::: Data provided

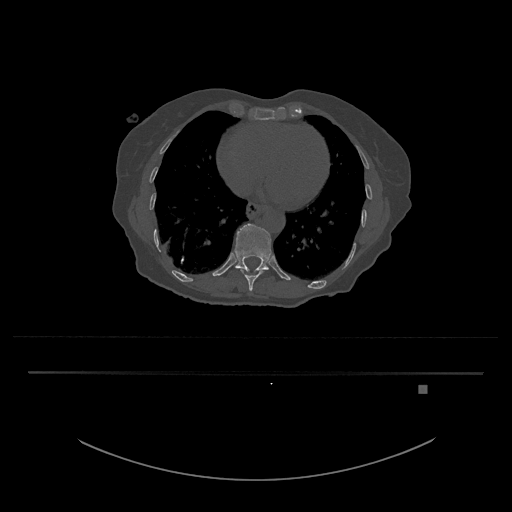
CT including the spine, one axial slice. Position 687 of 797 along the scan axis. Reconstruction kernel Br40s/3. Bone window (W 1800 / L 400 HU). 0.5 mm slice thickness. 512 × 512 image matrix, field of view 500 × 500 mm. Patient: female, 57 years. From the clinical record (not read from this slice): primary cancer: cervical.
Outlined on this slice (semi-automatically segmented with operator editing):
- T10 vertebra: bounding box [x1, y1, x2, y2] px = [239, 269, 267, 291]
- T11 vertebra: [234, 224, 271, 271]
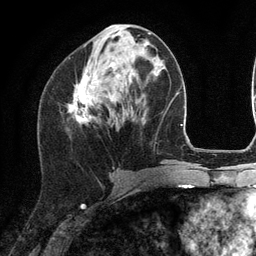
Breast MRI (dynamic contrast-enhanced), one axial slice. Position 51 of 134 along the scan axis. Cropped to one breast. Dynamic contrast-enhanced series, time point 2 of 6 at this slice position (early post-contrast). 3 T. TE 2.8 ms, TR 7.3 ms. 1.2 mm slice thickness. 256 × 256 image matrix, field of view 180 × 180 mm. Female patient.
Structures marked on this image (semi-automatically segmented with operator editing):
- enhancing-tissue mask used for the functional tumour volume (all voxels passing the contrast-enhancement thresholds inside the analysis volume; usually the tumour): bounding box [x1, y1, x2, y2] px = [68, 35, 117, 122]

::::::

Task item = Each record above is to be restated exactly, with its pictures removed from the copy.

Task response =
CT including the spine, one axial slice. Position 687 of 797 along the scan axis. Reconstruction kernel Br40s/3. Bone window (W 1800 / L 400 HU). 0.5 mm slice thickness. 512 × 512 image matrix, field of view 500 × 500 mm. Patient: female, 57 years. From the clinical record (not read from this slice): primary cancer: cervical.
Outlined on this slice (semi-automatically segmented with operator editing):
- T10 vertebra: bounding box [x1, y1, x2, y2] px = [239, 269, 267, 291]
- T11 vertebra: [234, 224, 271, 271]
Breast MRI (dynamic contrast-enhanced), one axial slice. Position 51 of 134 along the scan axis. Cropped to one breast. Dynamic contrast-enhanced series, time point 2 of 6 at this slice position (early post-contrast). 3 T. TE 2.8 ms, TR 7.3 ms. 1.2 mm slice thickness. 256 × 256 image matrix, field of view 180 × 180 mm. Female patient.
Structures marked on this image (semi-automatically segmented with operator editing):
- enhancing-tissue mask used for the functional tumour volume (all voxels passing the contrast-enhancement thresholds inside the analysis volume; usually the tumour): bounding box [x1, y1, x2, y2] px = [68, 35, 117, 122]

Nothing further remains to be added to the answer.